The study has revealed that plants can efficiently remove toxic gasoline fumes, including cancer-causing compounds such as benzene, from indoor air.
Researchers found that Ambius' small green wall containing a mix of indoor plants was highly effective at removing harmful, cancer-causing pollutants, with 97% of the most toxic compounds removed from the surrounding air in eight hours.
Previous studies on indoor plants have shown they can remove a broad range of indoor air contaminants, however, this is the first study into the ability of plants to clean up gasoline vapors, which are one of the largest sources of toxic compounds in buildings worldwide.
Offices and residential apartment buildings often connect directly to parking garages, either by doors or elevator shafts, making it difficult to avoid harmful gasoline-related compounds seeping into work and residential areas. Many buildings are also exposed to gasoline fumes from nearby roads and highways.
Breathing gasoline fumes can lead to lung irritation, headaches and nausea, and has been linked to an increased risk of cancer, asthma and other chronic diseases from longer-term exposure, contributing to decreased life expectancy.
UTS bioremediation researcher and associate professor Fraser Torpy said the study results, based on measurements from a sealed chamber, had far exceeded their expectations when it came to removing gasoline pollutants from the air. Torpy was the lead researcher on the study.
"This is the first time plants have been tested for their ability to remove gasoline-related compounds, and the results are astounding," Torpy said. "Not only can plants remove the majority of pollutants from the air in a matter of hours, they remove the most harmful gasoline-related pollutants from the air most efficiently, for example, known carcinogen benzene is digested at a faster rate than less harmful substances, like alcohols. We also found that the more concentrated the toxins in the air, the faster and more effective the plants became at removing the toxins, showing that plants adapt to the conditions they're growing in."
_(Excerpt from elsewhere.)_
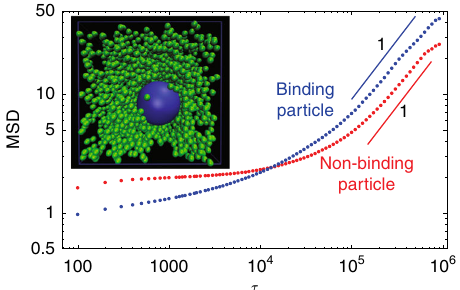
Fig. 6 Enhanced diffusion in a three-dimensional reversible gel with moderate binding af fi nities. The mean squared displacement of a binding particle (blue) and a non-binding particle (red) shows the same general features as in two dimensions (Fig. 5c). Inset: snapshot of the diffusing particle and the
Ambius general manager Johan Hodgson said the research presented new evidence of the critical role played by indoor plants and green walls in cleaning the air we breathe quickly and sustainably.
"We know that indoor air quality is often significantly more polluted than outdoor air, which in turn impacts mental and physical health. But the great news is this study has shown that something as simple as having plants indoors can make a huge difference," Hodgson said.